### What this task involves
The expected result is a verbatim repetition of the lines from the start of the entries through the line containing "42: (1045, 655)", with the pictures removed.

[Data extracted from a collection]

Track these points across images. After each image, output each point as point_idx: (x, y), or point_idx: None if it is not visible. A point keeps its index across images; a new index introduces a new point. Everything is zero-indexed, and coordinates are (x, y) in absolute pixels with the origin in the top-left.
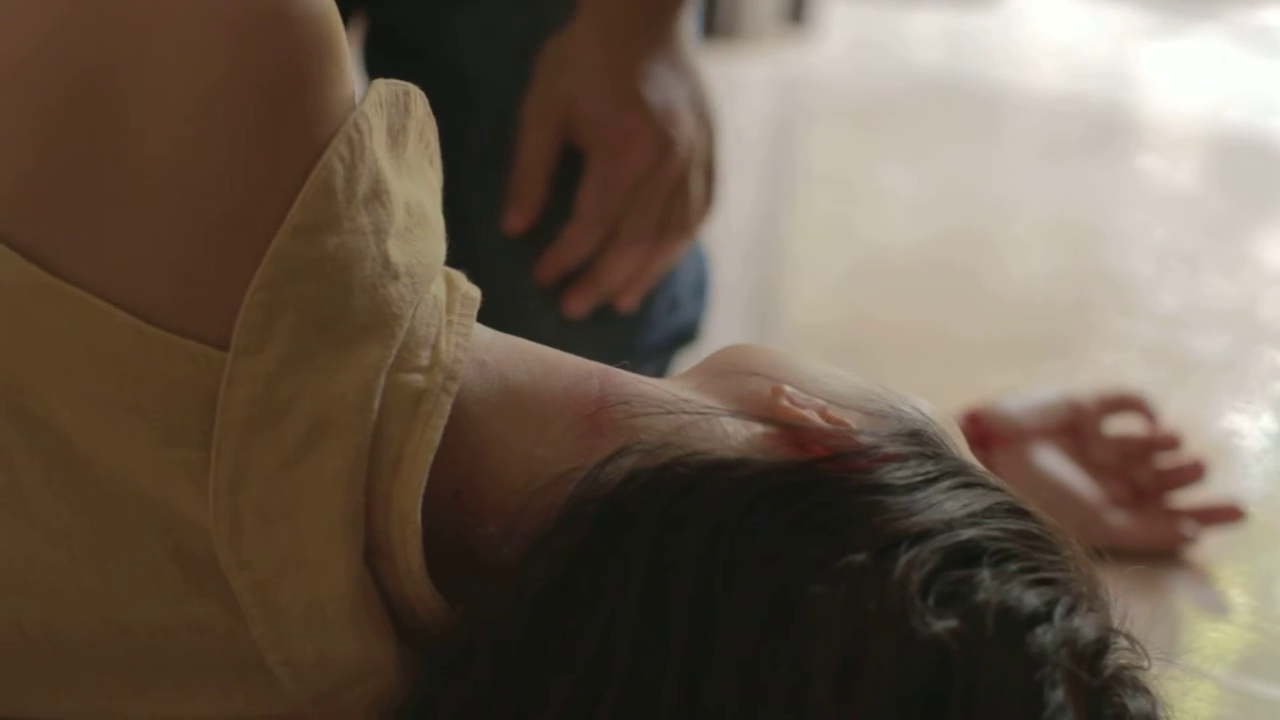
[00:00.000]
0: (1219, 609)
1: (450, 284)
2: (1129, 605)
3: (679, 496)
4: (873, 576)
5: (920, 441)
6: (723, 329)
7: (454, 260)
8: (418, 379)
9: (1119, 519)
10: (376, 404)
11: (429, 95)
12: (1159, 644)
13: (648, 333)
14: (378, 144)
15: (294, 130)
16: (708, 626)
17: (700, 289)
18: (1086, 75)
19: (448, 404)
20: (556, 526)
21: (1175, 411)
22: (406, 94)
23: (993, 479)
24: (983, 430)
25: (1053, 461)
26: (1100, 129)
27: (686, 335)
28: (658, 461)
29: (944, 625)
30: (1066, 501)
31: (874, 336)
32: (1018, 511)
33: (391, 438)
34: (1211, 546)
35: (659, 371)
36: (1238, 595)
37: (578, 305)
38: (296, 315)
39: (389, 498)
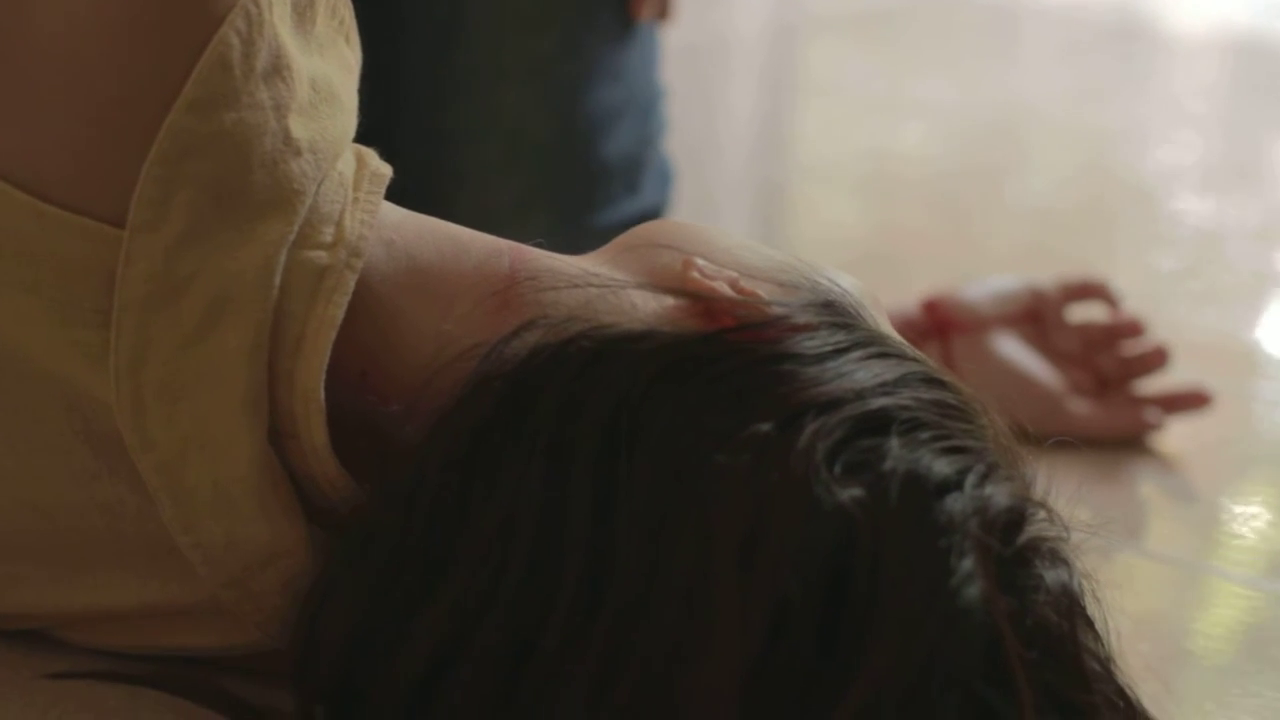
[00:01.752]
0: (1183, 496)
1: (360, 161)
2: (1054, 479)
3: (583, 370)
4: (777, 446)
5: (834, 312)
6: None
7: (419, 145)
8: (320, 255)
9: (1082, 407)
10: (277, 280)
11: None
12: (1121, 529)
13: (605, 213)
14: (279, 19)
15: (188, 5)
16: (610, 499)
17: (664, 177)
18: None
19: (351, 280)
20: (460, 403)
21: (1201, 318)
22: None
23: (909, 349)
24: (941, 318)
25: (1013, 349)
26: (1116, 34)
27: (648, 219)
28: (563, 335)
29: (849, 494)
30: (1028, 390)
31: (897, 244)
32: (932, 381)
33: (294, 315)
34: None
35: None
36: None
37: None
38: (193, 191)
39: (292, 376)
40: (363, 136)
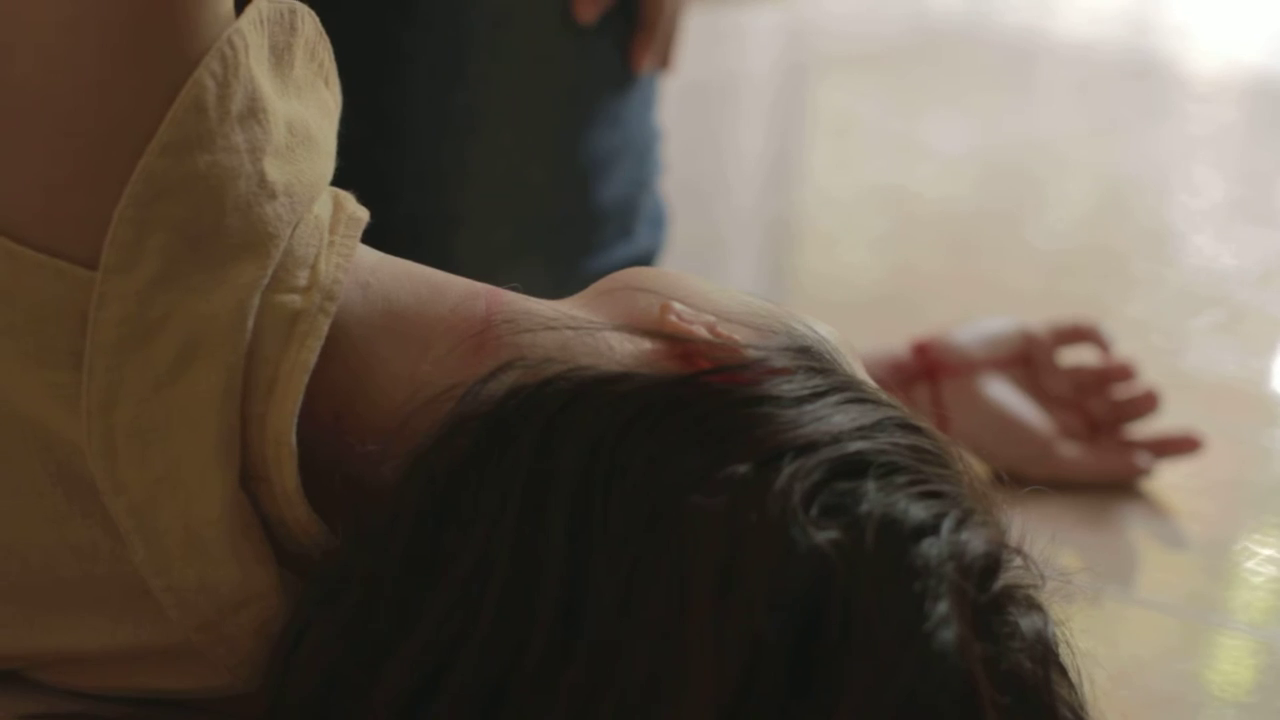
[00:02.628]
0: (1174, 542)
1: (337, 204)
2: (1025, 526)
3: (560, 411)
4: (754, 487)
5: (810, 357)
6: (737, 277)
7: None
8: (294, 299)
9: (1072, 450)
10: (250, 324)
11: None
12: (1112, 575)
13: (599, 257)
14: (255, 61)
15: (164, 46)
16: (586, 538)
17: (658, 220)
18: (1113, 20)
19: (324, 325)
20: (436, 443)
21: (1219, 363)
22: (292, 12)
23: (885, 396)
24: (931, 361)
25: (1003, 393)
26: (1131, 73)
27: (642, 264)
28: (540, 376)
29: (825, 536)
30: (1017, 433)
31: (910, 285)
32: (909, 427)
33: (267, 359)
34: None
35: None
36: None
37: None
38: (167, 234)
39: (264, 419)
40: (362, 176)
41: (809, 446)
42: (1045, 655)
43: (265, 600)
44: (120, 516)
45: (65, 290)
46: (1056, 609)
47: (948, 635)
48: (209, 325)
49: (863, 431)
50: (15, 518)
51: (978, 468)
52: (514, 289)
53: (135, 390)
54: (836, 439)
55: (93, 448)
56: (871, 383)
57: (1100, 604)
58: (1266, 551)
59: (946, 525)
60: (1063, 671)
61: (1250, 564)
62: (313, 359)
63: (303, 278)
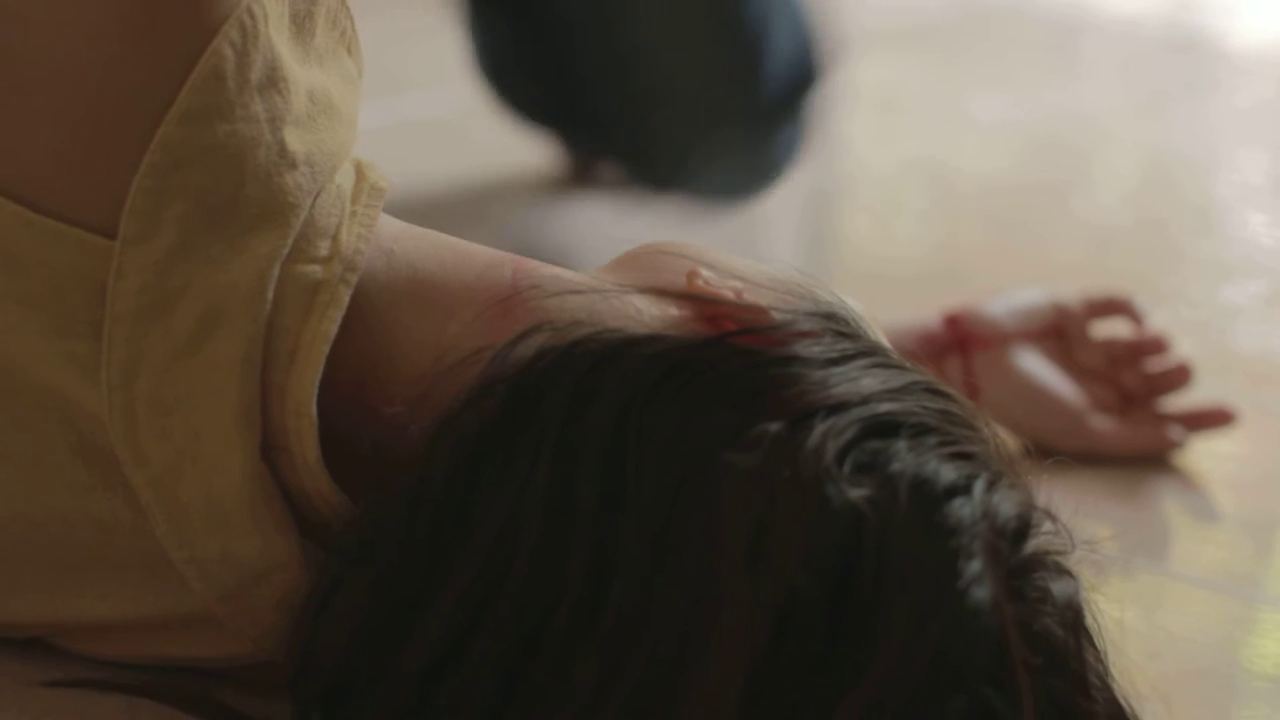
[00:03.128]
0: (1207, 516)
1: (359, 174)
2: (1055, 495)
3: (589, 372)
4: (787, 444)
5: (837, 322)
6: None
7: None
8: (315, 269)
9: (1104, 423)
10: (270, 294)
11: None
12: (1143, 549)
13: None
14: (275, 30)
15: (182, 15)
16: (617, 496)
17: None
18: None
19: (345, 295)
20: (465, 404)
21: (1259, 338)
22: None
23: (910, 363)
24: (962, 333)
25: (1035, 365)
26: (1176, 48)
27: (808, 76)
28: (568, 339)
29: (858, 493)
30: (1050, 405)
31: (954, 260)
32: (937, 391)
33: (287, 329)
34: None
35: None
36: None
37: None
38: (186, 204)
39: (284, 390)
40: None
41: (840, 406)
42: (1076, 621)
43: (287, 571)
44: (141, 488)
45: (84, 260)
46: (1087, 578)
47: (981, 593)
48: (229, 295)
49: (892, 394)
50: (37, 488)
51: (1009, 439)
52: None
53: (155, 361)
54: (866, 400)
55: (113, 419)
56: (894, 350)
57: (1132, 576)
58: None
59: (978, 486)
60: (1092, 639)
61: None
62: (333, 329)
63: (324, 248)
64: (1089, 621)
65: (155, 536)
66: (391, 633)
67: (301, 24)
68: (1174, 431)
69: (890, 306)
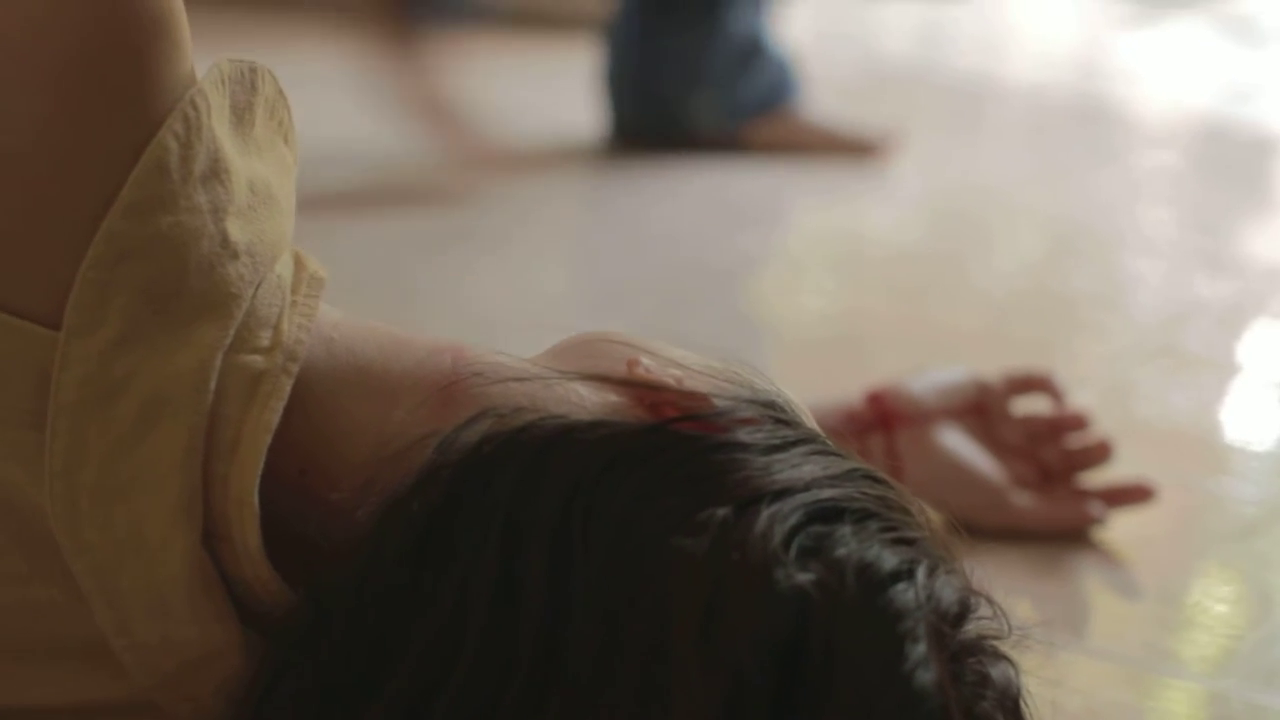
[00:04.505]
0: (1127, 591)
1: (298, 264)
2: (980, 573)
3: (535, 457)
4: (734, 529)
5: (775, 409)
6: (702, 321)
7: None
8: (257, 360)
9: (1025, 500)
10: (213, 384)
11: None
12: (1065, 625)
13: None
14: (218, 121)
15: (126, 107)
16: (565, 579)
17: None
18: (1063, 65)
19: (287, 385)
20: (412, 490)
21: (1169, 410)
22: (253, 71)
23: (848, 452)
24: (885, 410)
25: (957, 442)
26: (1081, 119)
27: None
28: (512, 425)
29: (805, 577)
30: (971, 482)
31: (864, 329)
32: (874, 478)
33: (229, 419)
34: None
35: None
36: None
37: None
38: (130, 295)
39: (226, 480)
40: None
41: (784, 492)
42: (1014, 705)
43: (227, 659)
44: (82, 577)
45: (27, 350)
46: (1018, 659)
47: (927, 676)
48: (172, 385)
49: (833, 480)
50: None
51: (934, 517)
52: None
53: (98, 451)
54: (809, 486)
55: (55, 509)
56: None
57: (1054, 654)
58: (1217, 602)
59: (921, 571)
60: None
61: (1202, 614)
62: (275, 419)
63: (265, 338)
64: (1024, 704)
65: (95, 623)
66: (340, 718)
67: (241, 115)
68: (1094, 507)
69: (805, 375)
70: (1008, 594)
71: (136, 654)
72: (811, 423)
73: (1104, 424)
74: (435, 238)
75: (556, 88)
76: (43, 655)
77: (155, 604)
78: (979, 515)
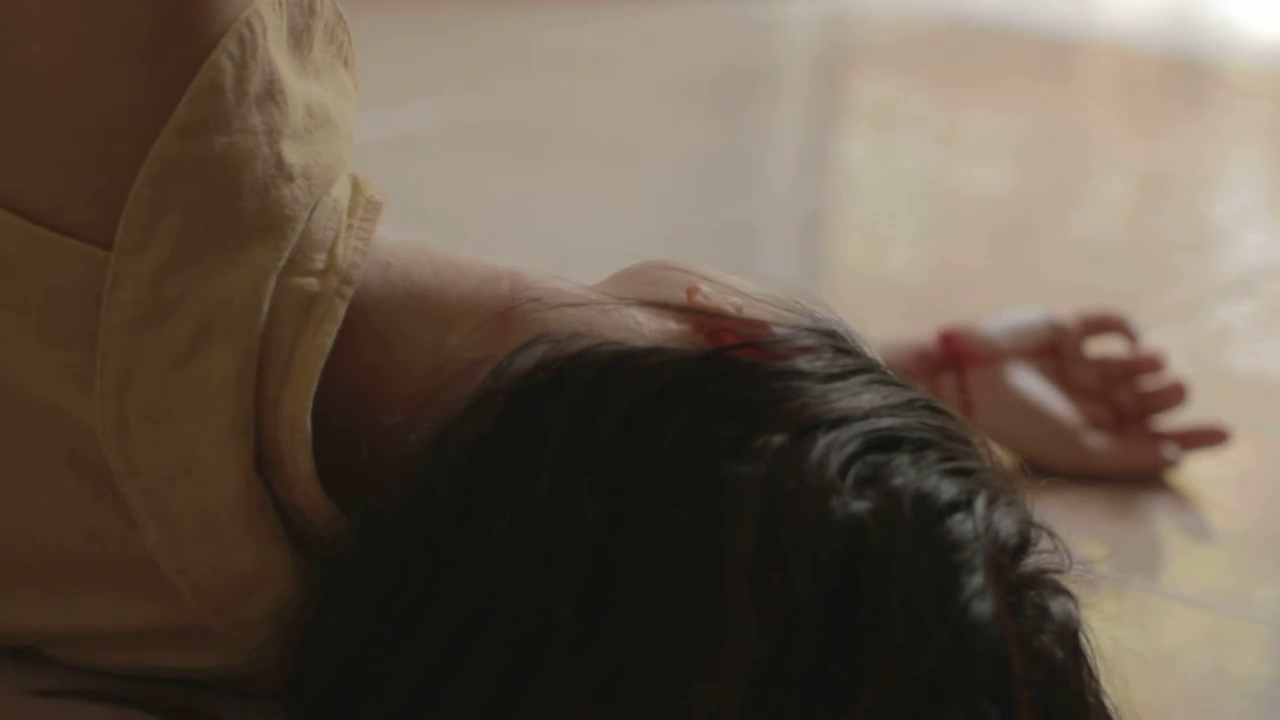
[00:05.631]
0: (1200, 534)
1: (356, 188)
2: (1050, 513)
3: (590, 384)
4: (791, 456)
5: (836, 338)
6: (771, 268)
7: None
8: (311, 283)
9: (1098, 441)
10: (265, 307)
11: None
12: (1137, 567)
13: None
14: (274, 43)
15: (180, 28)
16: (619, 506)
17: None
18: (1156, 13)
19: (341, 308)
20: (466, 415)
21: (1253, 358)
22: None
23: (908, 380)
24: (957, 350)
25: (1030, 382)
26: (1173, 69)
27: None
28: (568, 351)
29: (862, 505)
30: (1044, 423)
31: (950, 280)
32: (935, 409)
33: (282, 342)
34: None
35: None
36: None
37: None
38: (182, 215)
39: (279, 403)
40: None
41: (842, 420)
42: (1073, 639)
43: (279, 583)
44: (133, 499)
45: (79, 270)
46: (1082, 596)
47: (984, 607)
48: (224, 307)
49: (893, 409)
50: (27, 498)
51: (1003, 457)
52: None
53: (149, 372)
54: (868, 415)
55: (106, 430)
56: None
57: (1125, 595)
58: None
59: (979, 502)
60: (1088, 657)
61: (1275, 558)
62: (328, 343)
63: (320, 261)
64: (1086, 641)
65: (146, 547)
66: (388, 644)
67: (299, 37)
68: (1168, 450)
69: (883, 324)
70: (1080, 535)
71: (188, 578)
72: (873, 352)
73: (1194, 374)
74: None
75: None
76: (94, 579)
77: (207, 527)
78: (1051, 456)
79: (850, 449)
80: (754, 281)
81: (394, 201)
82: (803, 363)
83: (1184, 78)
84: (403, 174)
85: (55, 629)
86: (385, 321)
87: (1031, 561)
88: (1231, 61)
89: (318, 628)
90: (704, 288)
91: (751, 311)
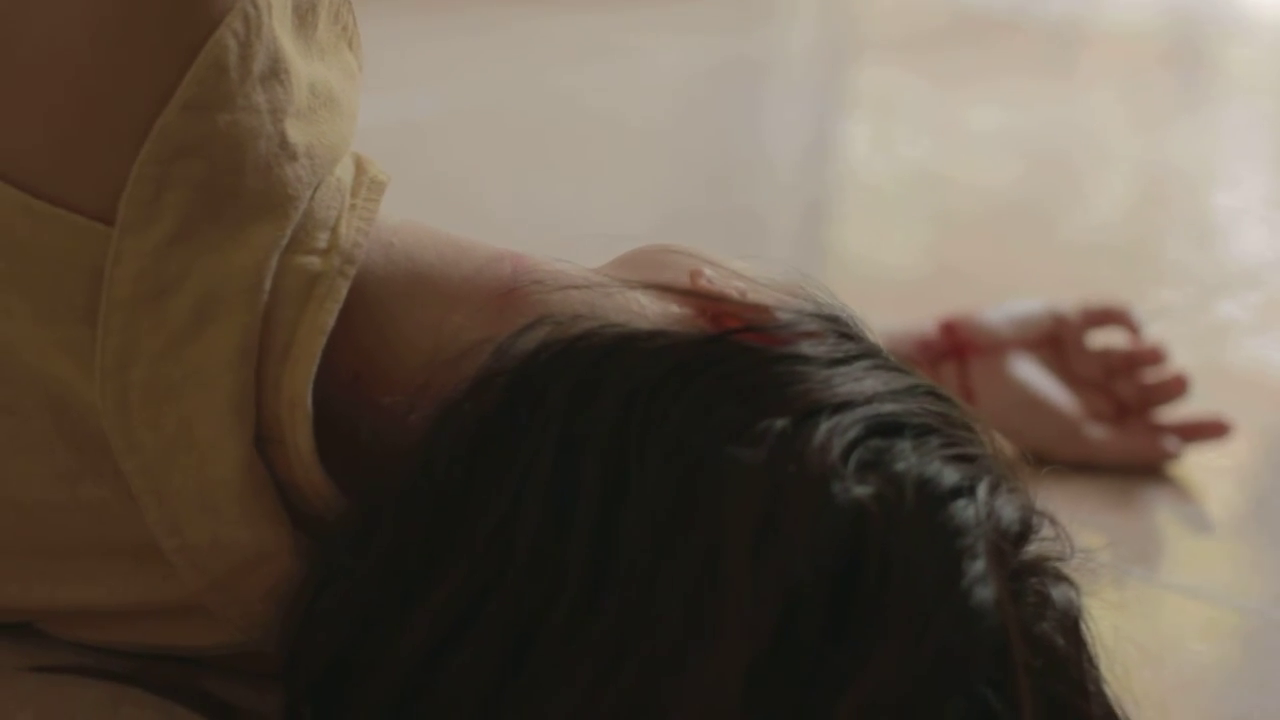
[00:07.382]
0: (1199, 525)
1: (359, 168)
2: (1051, 503)
3: (592, 365)
4: (793, 440)
5: (839, 323)
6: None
7: None
8: (313, 261)
9: (1099, 433)
10: (267, 285)
11: None
12: (1136, 557)
13: None
14: (279, 22)
15: (185, 5)
16: (620, 488)
17: None
18: (1159, 9)
19: (343, 288)
20: (467, 395)
21: (1253, 351)
22: None
23: (911, 368)
24: (959, 340)
25: (1031, 373)
26: (1175, 65)
27: None
28: (571, 332)
29: (863, 490)
30: (1045, 413)
31: (949, 272)
32: (938, 395)
33: (284, 321)
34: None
35: None
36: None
37: None
38: (185, 192)
39: (279, 382)
40: None
41: (844, 405)
42: (1074, 627)
43: (278, 561)
44: (133, 476)
45: (81, 245)
46: (1084, 585)
47: (985, 593)
48: (225, 285)
49: (895, 395)
50: (26, 474)
51: (1005, 446)
52: None
53: (150, 348)
54: (870, 400)
55: (106, 406)
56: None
57: (1125, 585)
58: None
59: (982, 488)
60: (1089, 644)
61: (1274, 550)
62: (330, 322)
63: (322, 240)
64: (1087, 629)
65: (145, 524)
66: (387, 623)
67: (304, 17)
68: (1169, 442)
69: (884, 314)
70: (1080, 525)
71: (186, 555)
72: (875, 338)
73: (1194, 367)
74: None
75: None
76: (92, 556)
77: (206, 505)
78: (1052, 447)
79: (852, 434)
80: (756, 266)
81: (398, 186)
82: (806, 347)
83: (1188, 71)
84: (407, 159)
85: (54, 606)
86: (387, 302)
87: (1033, 548)
88: (1236, 55)
89: (316, 607)
90: (708, 271)
91: (755, 296)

### Solution for this exercise
Track these points across images. After each image, output each point as point_idx: (x, y), or point_idx: None if it is not visible. A point keeps its index across images; a new index introduces a new point. Everything is zero-indexed, and coordinates are (x, y) in absolute pixels with the origin in the top-left.
[00:00.000]
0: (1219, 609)
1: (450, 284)
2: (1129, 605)
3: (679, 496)
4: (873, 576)
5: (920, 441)
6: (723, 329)
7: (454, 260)
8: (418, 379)
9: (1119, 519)
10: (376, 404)
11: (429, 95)
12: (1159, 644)
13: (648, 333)
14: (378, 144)
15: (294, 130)
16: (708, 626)
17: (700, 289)
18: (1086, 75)
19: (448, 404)
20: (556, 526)
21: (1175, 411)
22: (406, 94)
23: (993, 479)
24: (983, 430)
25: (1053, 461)
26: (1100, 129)
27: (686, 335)
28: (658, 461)
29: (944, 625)
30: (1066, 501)
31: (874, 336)
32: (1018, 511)
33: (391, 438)
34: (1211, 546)
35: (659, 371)
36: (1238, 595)
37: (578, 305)
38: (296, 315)
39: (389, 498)
[00:01.752]
0: (1183, 496)
1: (360, 161)
2: (1054, 479)
3: (583, 370)
4: (777, 446)
5: (834, 312)
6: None
7: (419, 145)
8: (320, 255)
9: (1082, 407)
10: (277, 280)
11: None
12: (1121, 529)
13: (605, 213)
14: (279, 19)
15: (188, 5)
16: (610, 499)
17: (664, 177)
18: None
19: (351, 280)
20: (460, 403)
21: (1201, 318)
22: None
23: (909, 349)
24: (941, 318)
25: (1013, 349)
26: (1116, 34)
27: (648, 219)
28: (563, 335)
29: (849, 494)
30: (1028, 390)
31: (897, 244)
32: (932, 381)
33: (294, 315)
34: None
35: None
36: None
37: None
38: (193, 191)
39: (292, 376)
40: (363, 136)
[00:02.628]
0: (1174, 542)
1: (337, 204)
2: (1025, 526)
3: (560, 411)
4: (754, 487)
5: (810, 357)
6: (737, 277)
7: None
8: (294, 299)
9: (1072, 450)
10: (250, 324)
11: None
12: (1112, 575)
13: (599, 257)
14: (255, 61)
15: (164, 46)
16: (586, 538)
17: (658, 220)
18: (1113, 20)
19: (324, 325)
20: (436, 443)
21: (1219, 363)
22: (292, 12)
23: (885, 396)
24: (931, 361)
25: (1003, 393)
26: (1131, 73)
27: (642, 264)
28: (540, 376)
29: (825, 536)
30: (1017, 433)
31: (910, 285)
32: (909, 427)
33: (267, 359)
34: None
35: None
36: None
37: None
38: (167, 234)
39: (264, 419)
40: (362, 176)
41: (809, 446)
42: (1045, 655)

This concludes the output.